Amazon’s artificial intelligence licensing deal with The New York Times reportedly carries an eight-figure annual price tag.
The tech giant will pay the news company between $20 million and $25 million per year for content to train its AI models, The Wall Street Journal (WSJ) reported Wednesday (July 30), citing unnamed sources.
The previously undisclosed terms of the multiyear deal provide a glimpse into how publishers and AI companies are valuing news content amid a sea change in the way readers seek out information online, the report said. The yearly payments equal almost 1% of the Times’ total revenue for 2024.
Amazon and the Times announced the AI licensing deal in May, saying the agreement would give Amazon access to content from the Times’ news, cooking and sports products to train its AI models.
It was the Times’ first AI-related licensing agreement and the first such arrangement Amazon had inked with a publisher.
Meanwhile, OpenAI has made similar agreements with several publishers, including a deal with WSJ parent News Corp that could be worth more than $250 million over five years. The ChatGPT maker also has a three-year agreement with Axel Springer, owner of Politico and Business Insider, worth between $25 million and $30 million, the WSJ report said.
Google is reportedly working on a project to recruit around 20 national news outlets to license their materials to train its AI.

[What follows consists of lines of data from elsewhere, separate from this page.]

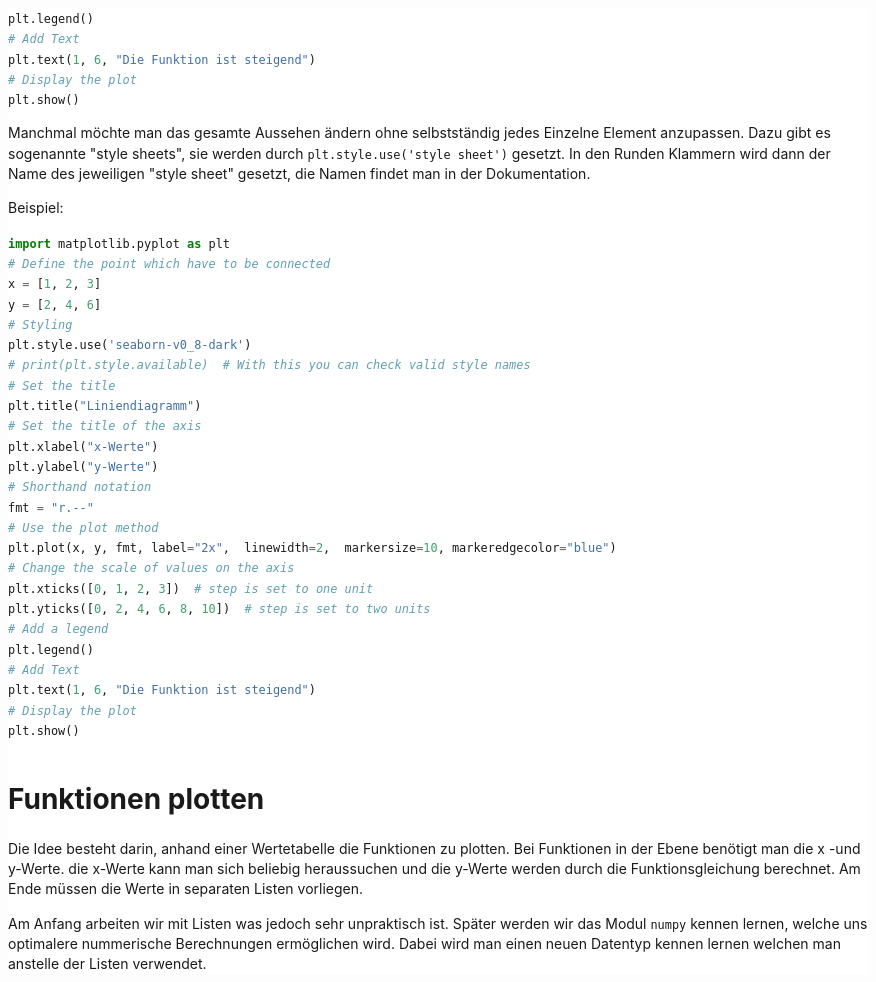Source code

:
 ```python
plt.legend()  
# Add Text  
plt.text(1, 6, "Die Funktion ist steigend")  
# Display the plot  
plt.show()
```

Manchmal möchte man das gesamte Aussehen ändern ohne selbstständig jedes Einzelne Element anzupassen. Dazu gibt es sogenannte "style sheets", sie werden durch `plt.style.use('style sheet')` gesetzt. In den Runden Klammern wird dann der Name des jeweiligen "style sheet" gesetzt, die Namen findet man in der Dokumentation.

Beispiel:
```python
import matplotlib.pyplot as plt  
# Define the point which have to be connected  
x = [1, 2, 3]  
y = [2, 4, 6]  
# Styling  
plt.style.use('seaborn-v0_8-dark')  
# print(plt.style.available)  # With this you can check valid style names  
# Set the title  
plt.title("Liniendiagramm")  
# Set the title of the axis  
plt.xlabel("x-Werte")  
plt.ylabel("y-Werte")  
# Shorthand notation  
fmt = "r.--"  
# Use the plot method  
plt.plot(x, y, fmt, label="2x",  linewidth=2,  markersize=10, markeredgecolor="blue")  
# Change the scale of values on the axis  
plt.xticks([0, 1, 2, 3])  # step is set to one unit  
plt.yticks([0, 2, 4, 6, 8, 10])  # step is set to two units  
# Add a legend  
plt.legend()  
# Add Text  
plt.text(1, 6, "Die Funktion ist steigend")  
# Display the plot  
plt.show()
```

# Funktionen plotten 

Die Idee besteht darin, anhand einer Wertetabelle die Funktionen zu plotten.
Bei Funktionen in der Ebene benötigt man die x -und y-Werte.
die x-Werte kann man sich beliebig heraussuchen und die y-Werte werden durch die Funktionsgleichung berechnet.
Am Ende müssen die Werte in separaten Listen vorliegen.

Am Anfang arbeiten wir mit Listen was jedoch sehr unpraktisch ist.
Später werden wir das Modul `numpy` kennen lernen, welche uns optimalere nummerische Berechnungen ermöglichen wird. Dabei wird man einen neuen Datentyp kennen lernen welchen man anstelle der Listen verwendet.
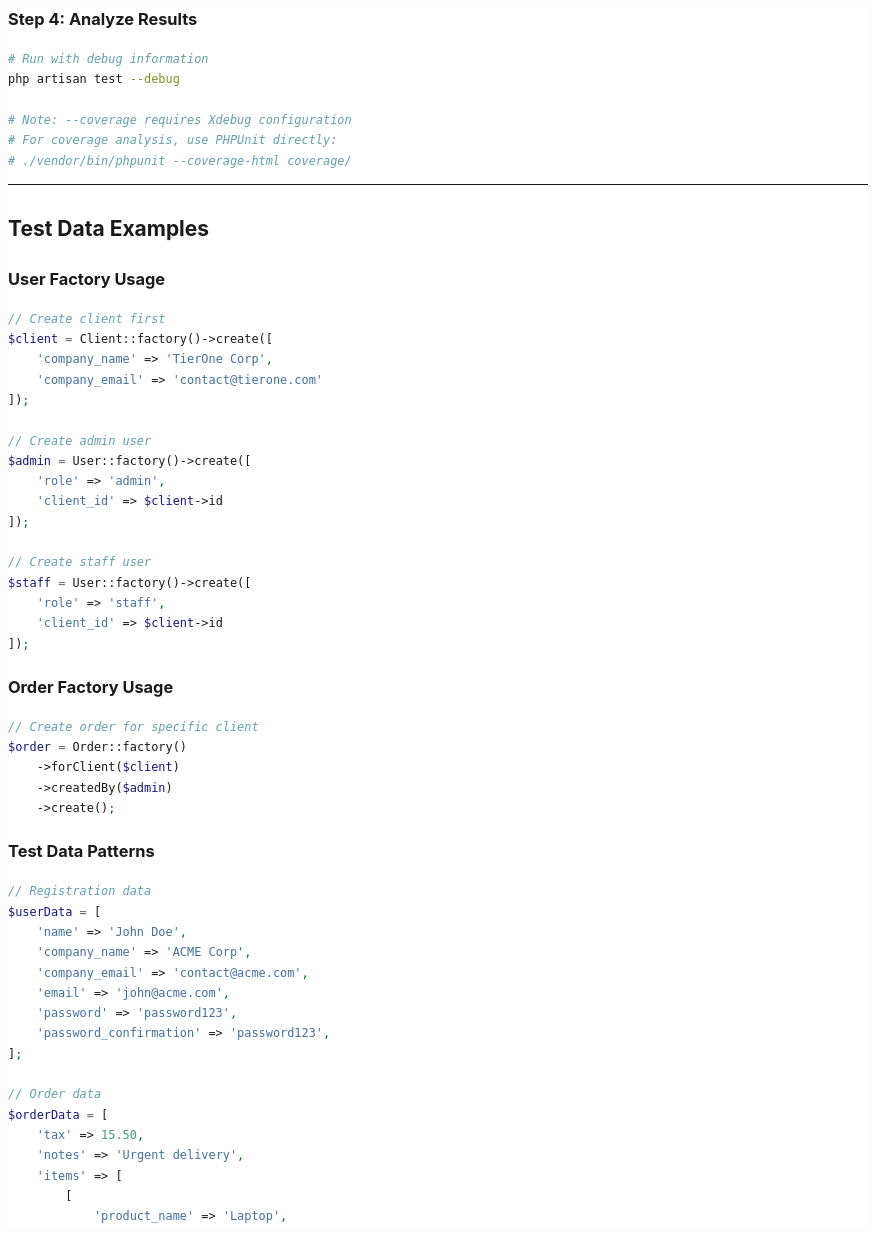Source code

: ### Step 4: Analyze Results
```bash
# Run with debug information
php artisan test --debug

# Note: --coverage requires Xdebug configuration
# For coverage analysis, use PHPUnit directly:
# ./vendor/bin/phpunit --coverage-html coverage/
```

---

## Test Data Examples

### User Factory Usage
```php
// Create client first
$client = Client::factory()->create([
    'company_name' => 'TierOne Corp',
    'company_email' => 'contact@tierone.com'
]);

// Create admin user
$admin = User::factory()->create([
    'role' => 'admin',
    'client_id' => $client->id
]);

// Create staff user
$staff = User::factory()->create([
    'role' => 'staff',
    'client_id' => $client->id
]);
```

### Order Factory Usage
```php
// Create order for specific client
$order = Order::factory()
    ->forClient($client)
    ->createdBy($admin)
    ->create();
```

### Test Data Patterns
```php
// Registration data
$userData = [
    'name' => 'John Doe',
    'company_name' => 'ACME Corp',
    'company_email' => 'contact@acme.com',
    'email' => 'john@acme.com',
    'password' => 'password123',
    'password_confirmation' => 'password123',
];

// Order data
$orderData = [
    'tax' => 15.50,
    'notes' => 'Urgent delivery',
    'items' => [
        [
            'product_name' => 'Laptop',
```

At the same time, several publishers have sued AI firms for copyright infringement, including The New York Times, which accused OpenAI and Microsoft of improperly using its material in a legal battle that began in 2023.
More recently, AI firm Cohere was accused by a group of media companies in a lawsuit of improperly using at least 4,000 copyrighted works to train its AI model. Cohere called the suit “misguided and frivolous.”

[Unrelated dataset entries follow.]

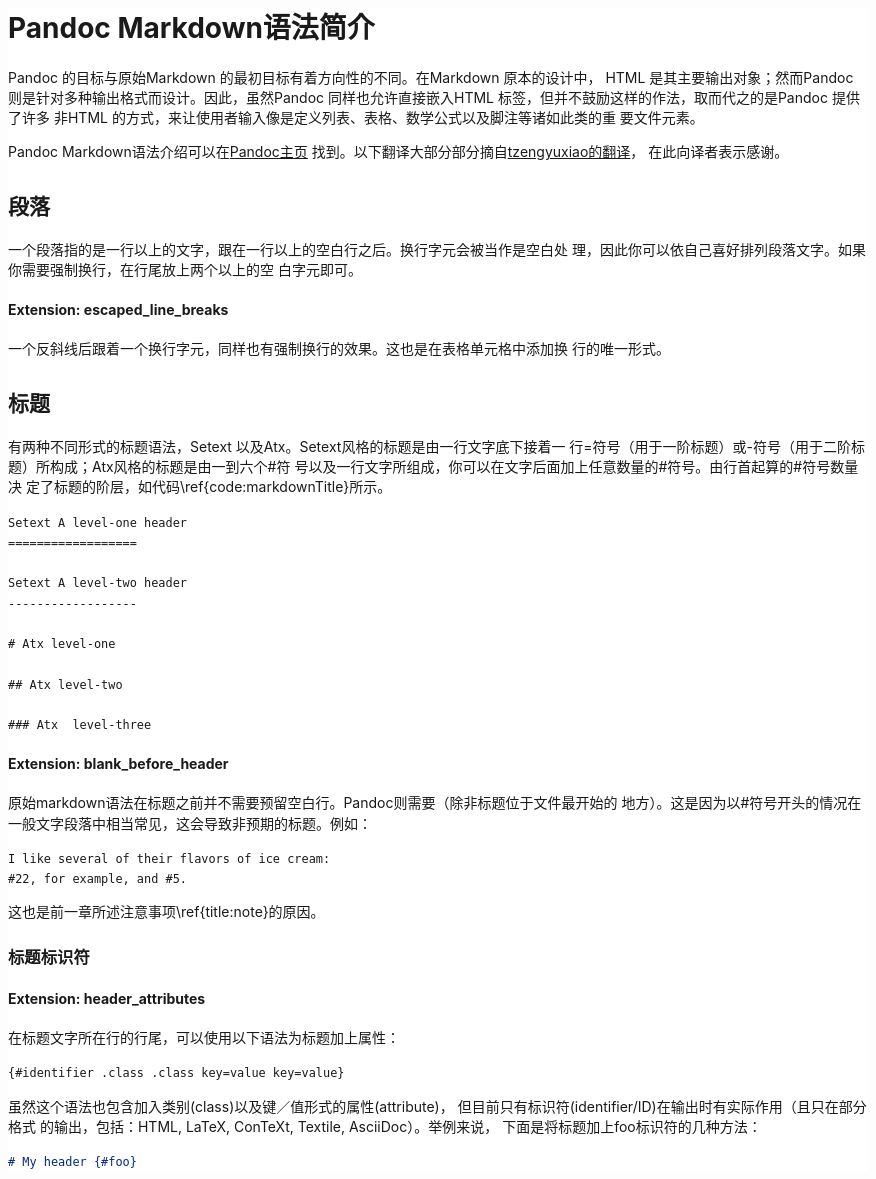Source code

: 
# Pandoc Markdown语法简介
Pandoc 的目标与原始Markdown 的最初目标有着方向性的不同。在Markdown 原本的设计中，
HTML 是其主要输出对象；然而Pandoc 则是针对多种输出格式而设计。因此，虽然Pandoc 
同样也允许直接嵌入HTML 标签，但并不鼓励这样的作法，取而代之的是Pandoc 提供了许多
非HTML 的方式，来让使用者输入像是定义列表、表格、数学公式以及脚注等诸如此类的重
要文件元素。

Pandoc Markdown语法介绍可以在[Pandoc主页](http://www.pandoc.org/MANUAL.html#pandocs-markdown) 
找到。以下翻译大部分部分摘自[tzengyuxiao的翻译](http://pages.tzengyuxio.me/pandoc/)，
在此向译者表示感谢。

## 段落
一个段落指的是一行以上的文字，跟在一行以上的空白行之后。换行字元会被当作是空白处
理，因此你可以依自己喜好排列段落文字。如果你需要强制换行，在行尾放上两个以上的空
白字元即可。

#### Extension: escaped_line_breaks
一个反斜线后跟着一个换行字元，同样也有强制换行的效果。这也是在表格单元格中添加换
行的唯一形式。

## 标题
有两种不同形式的标题语法，Setext 以及Atx。Setext风格的标题是由一行文字底下接着一
行=符号（用于一阶标题）或-符号（用于二阶标题）所构成；Atx风格的标题是由一到六个#符
号以及一行文字所组成，你可以在文字后面加上任意数量的#符号。由行首起算的#符号数量决
定了标题的阶层，如代码\ref{code:markdownTitle}所示。
```{#code:markdownTitle .markdown caption="markdown标题"}
Setext A level-one header
==================

Setext A level-two header
------------------

# Atx level-one

## Atx level-two

### Atx  level-three
```

#### Extension: blank_before_header
原始markdown语法在标题之前并不需要预留空白行。Pandoc则需要（除非标题位于文件最开始的
地方）。这是因为以#符号开头的情况在一般文字段落中相当常见，这会导致非预期的标题。例如：
```
I like several of their flavors of ice cream:
#22, for example, and #5.
```

这也是前一章所述注意事项\ref{title:note}的原因。

### 标题标识符
#### Extension: header_attributes
在标题文字所在行的行尾，可以使用以下语法为标题加上属性：
```
{#identifier .class .class key=value key=value}
```
虽然这个语法也包含加入类别(class)以及键／值形式的属性(attribute)，
但目前只有标识符(identifier/ID)在输出时有实际作用（且只在部分格式
的输出，包括：HTML, LaTeX, ConTeXt, Textile, AsciiDoc）。举例来说，
下面是将标题加上foo标识符的几种方法：
```markdown
# My header {#foo}

```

Two other firms, Meta and Anthropic, won court victories in June when judges decided the companies’ use of copyrighted content qualified as fair use. However, several legal experts told PYMNTS that the overall fight isn’t over.
“While the Meta and Anthropic cases were definitely positive for AI developers, they should not be taken as definitive on the issue of fair use in using copyrighted materials to train AI programs,” Thomas McNulty, attorney at the intellectual property firm Lando and Anastasi, said in an interview with PYMNTS this month.